DORTMUND/HAMM – „Von der Südtribüne in den Stadtrat“: Mit diesem Slogan bewirbt der Dortmunder Kreisverband der „Die Rechte“ (DR) seit einigen Tagen eine angestrebte Kandidatur zur Kommunalwahl im Mai nächsten Jahres. Zum „Spitzenkandidaten“ hat sie ihren Kreisvorsitzenden Siegfried Borchardt gekürt. Auch in Hamm hat die DR eine Kommunalwahlteilnahme angekündigt.

Der langjährige Neonazi-Aktivist Siegfried Borchardt machte sich einst als Mitglied der Hooligan-Gruppe „Borussenfront“ einen Namen – einer innerhalb wie außerhalb des Westfalenstadions aktiven Schläger-Truppe mit offenen Nazi-Sympathien. Später fungierte „SS-Siggi“ als Landesvorsitzender der 1995 verbotenen „Freiheitlichen Deutschen Arbeiterpartei“ (FAP). Bis zur Gründung des Dortmunder DR-Kreisverbandes 2012 war er im Spektrum der  „Freien Kameradschaften“ aktiv, zunächst als Führungsfigur, zuletzt aber nur noch als politische Randfigur und aufgrund seines hohen Bekanntheitsgrades als eine Art „Maskottchen“.

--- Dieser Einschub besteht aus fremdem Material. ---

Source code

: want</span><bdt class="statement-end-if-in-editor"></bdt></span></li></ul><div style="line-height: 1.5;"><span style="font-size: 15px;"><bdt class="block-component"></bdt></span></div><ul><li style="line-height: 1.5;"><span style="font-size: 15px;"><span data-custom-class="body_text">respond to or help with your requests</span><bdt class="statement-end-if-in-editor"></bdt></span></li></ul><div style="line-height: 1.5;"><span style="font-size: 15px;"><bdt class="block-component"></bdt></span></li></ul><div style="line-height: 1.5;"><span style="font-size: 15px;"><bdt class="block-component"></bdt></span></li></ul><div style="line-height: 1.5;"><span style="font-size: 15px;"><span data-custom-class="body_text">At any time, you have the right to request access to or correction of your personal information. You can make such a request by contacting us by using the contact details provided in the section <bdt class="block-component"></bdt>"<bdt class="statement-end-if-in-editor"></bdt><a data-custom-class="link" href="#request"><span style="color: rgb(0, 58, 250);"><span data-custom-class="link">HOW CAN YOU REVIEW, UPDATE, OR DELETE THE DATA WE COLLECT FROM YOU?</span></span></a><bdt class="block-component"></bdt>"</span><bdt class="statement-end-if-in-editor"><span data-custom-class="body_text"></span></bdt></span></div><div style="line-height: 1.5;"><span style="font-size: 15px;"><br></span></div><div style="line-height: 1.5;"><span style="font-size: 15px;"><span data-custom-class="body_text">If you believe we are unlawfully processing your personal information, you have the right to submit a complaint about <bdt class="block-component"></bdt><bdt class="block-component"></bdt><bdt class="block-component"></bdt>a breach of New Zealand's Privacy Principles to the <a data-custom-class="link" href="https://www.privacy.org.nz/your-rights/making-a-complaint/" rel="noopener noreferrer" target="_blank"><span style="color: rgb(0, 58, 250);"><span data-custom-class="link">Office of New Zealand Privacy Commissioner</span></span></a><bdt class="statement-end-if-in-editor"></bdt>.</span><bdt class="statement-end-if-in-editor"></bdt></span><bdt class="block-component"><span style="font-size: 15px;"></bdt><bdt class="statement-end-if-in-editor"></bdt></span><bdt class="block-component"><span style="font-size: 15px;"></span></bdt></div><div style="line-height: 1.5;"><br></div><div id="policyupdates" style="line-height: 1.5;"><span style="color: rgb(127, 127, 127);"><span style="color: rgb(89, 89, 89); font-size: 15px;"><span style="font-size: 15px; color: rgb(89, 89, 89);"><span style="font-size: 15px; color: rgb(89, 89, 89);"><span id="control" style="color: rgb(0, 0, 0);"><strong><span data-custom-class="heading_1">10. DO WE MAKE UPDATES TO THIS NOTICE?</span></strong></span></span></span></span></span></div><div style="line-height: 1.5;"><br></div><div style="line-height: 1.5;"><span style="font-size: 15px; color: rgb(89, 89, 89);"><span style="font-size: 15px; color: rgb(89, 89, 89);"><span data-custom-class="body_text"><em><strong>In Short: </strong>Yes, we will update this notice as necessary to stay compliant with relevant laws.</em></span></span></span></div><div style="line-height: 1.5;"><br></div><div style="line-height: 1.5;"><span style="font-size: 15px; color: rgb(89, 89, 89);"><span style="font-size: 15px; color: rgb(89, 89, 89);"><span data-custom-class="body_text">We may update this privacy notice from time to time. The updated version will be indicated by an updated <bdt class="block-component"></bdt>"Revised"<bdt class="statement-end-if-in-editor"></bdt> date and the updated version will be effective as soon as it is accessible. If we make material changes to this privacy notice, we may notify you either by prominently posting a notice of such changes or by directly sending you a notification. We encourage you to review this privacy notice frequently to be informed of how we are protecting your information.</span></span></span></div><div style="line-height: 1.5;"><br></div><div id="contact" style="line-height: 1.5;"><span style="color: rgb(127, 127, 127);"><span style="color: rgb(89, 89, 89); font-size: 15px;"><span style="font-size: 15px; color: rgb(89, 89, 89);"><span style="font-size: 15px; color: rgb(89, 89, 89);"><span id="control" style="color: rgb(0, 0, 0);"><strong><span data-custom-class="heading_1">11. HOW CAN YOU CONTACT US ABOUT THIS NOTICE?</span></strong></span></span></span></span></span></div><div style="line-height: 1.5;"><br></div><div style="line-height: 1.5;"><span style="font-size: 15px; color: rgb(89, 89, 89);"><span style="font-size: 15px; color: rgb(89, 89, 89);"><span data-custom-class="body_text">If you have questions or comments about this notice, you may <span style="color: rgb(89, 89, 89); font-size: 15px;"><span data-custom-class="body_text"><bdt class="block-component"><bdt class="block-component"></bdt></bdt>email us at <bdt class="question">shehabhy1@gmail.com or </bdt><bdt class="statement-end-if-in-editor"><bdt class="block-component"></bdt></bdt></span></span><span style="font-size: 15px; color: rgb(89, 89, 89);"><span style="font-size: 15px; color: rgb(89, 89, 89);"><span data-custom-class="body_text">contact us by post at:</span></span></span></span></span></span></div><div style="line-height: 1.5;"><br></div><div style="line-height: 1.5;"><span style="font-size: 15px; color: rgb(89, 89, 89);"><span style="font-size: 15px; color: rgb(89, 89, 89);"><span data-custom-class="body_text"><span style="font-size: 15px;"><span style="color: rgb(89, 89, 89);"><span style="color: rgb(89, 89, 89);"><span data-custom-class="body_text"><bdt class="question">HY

Nordstadt-Version von Hulk Hogan

Auch aktuell präsentiert sich Borchardt auf einem von seiner Partei veröffentlichten Foto in seinem bekannten „Bürgerschreck“-Outfit. Tiefgebräunt, mit schwarzer Mütze, Sonnenbrille und blondiertem Bart wirkt er wie eine Dortmunder Nordstadt-Version des US-Wrestlers Hulk Hogan. Um Seriösität scheint es  der „Die Rechte“ in Dortmund auch nicht zu gehen. Gleichwohl peilt sie den Einzug in den Stadtrat an, um dort „radikale Oppositionspolitik“ zu betreiben, die ein weiteres „Standbein“ neben dem „Widerstand auf der Straße“ werden soll.

In Konkurrenz zur NPD

Nach eigenen Angaben hat „Die Rechte“ Dortmund auf einer Mitgliederversammlung Kandidaten für alle Dortmunder Wahlbezirke sowie eine zehnköpfige Reserveliste gewählt. Unter den Gewählten sollen sich auch „parteifreie Nationalisten“ und „konstruktive Mitglieder der NPD“ befinden, darunter angeblich „aktuelle Mandatsträger lokaler Gremien“. Mit seiner Kandidatur bleibt der nach dem Verbot des „Nationalen Widerstands Dortmund“ gegründete Kreisverband auf Konfrontationskurs mit der NPD. Die NPD ist mit zwei Sitzen im Stadrat vertreten, eine Kandidatur von „Die Rechte“ wird ihr Stimmen kosten. Das Verhältnis der beiden Neonazi-Parteien ist zudem dadurch getrübt, dass „Die Rechte“ seit Monaten Stimmung gegen den NPD-Kreisvorsitzenden Matthias Wächter macht, den sie als „Polizeizuträger“ und „Spitzel“ beschimpft.

Kandidatur auch in Hamm angekündigt

Auch im westfälischen Hamm will „Die Rechte“ 2014 zur Kommunalwahl antreten. Der lokale Kreisverband wird von vormaligen Mitgliedern der verbotenen „Kameradschaft Hamm“ geführt und will bereits die Hälfte der 29 Hammer Wahlbezirke mit KandidatInnen besetzt haben. 2009 konnte als einzige Rechtsaußen-Partei die in Hamm traditionell relativ starken „Republikaner“ einen Mandatsträger in den Rat entsenden. Ihr Ratsherr Gerald Thörner wechselte allerdings einige Jahre später zu „pro NRW“.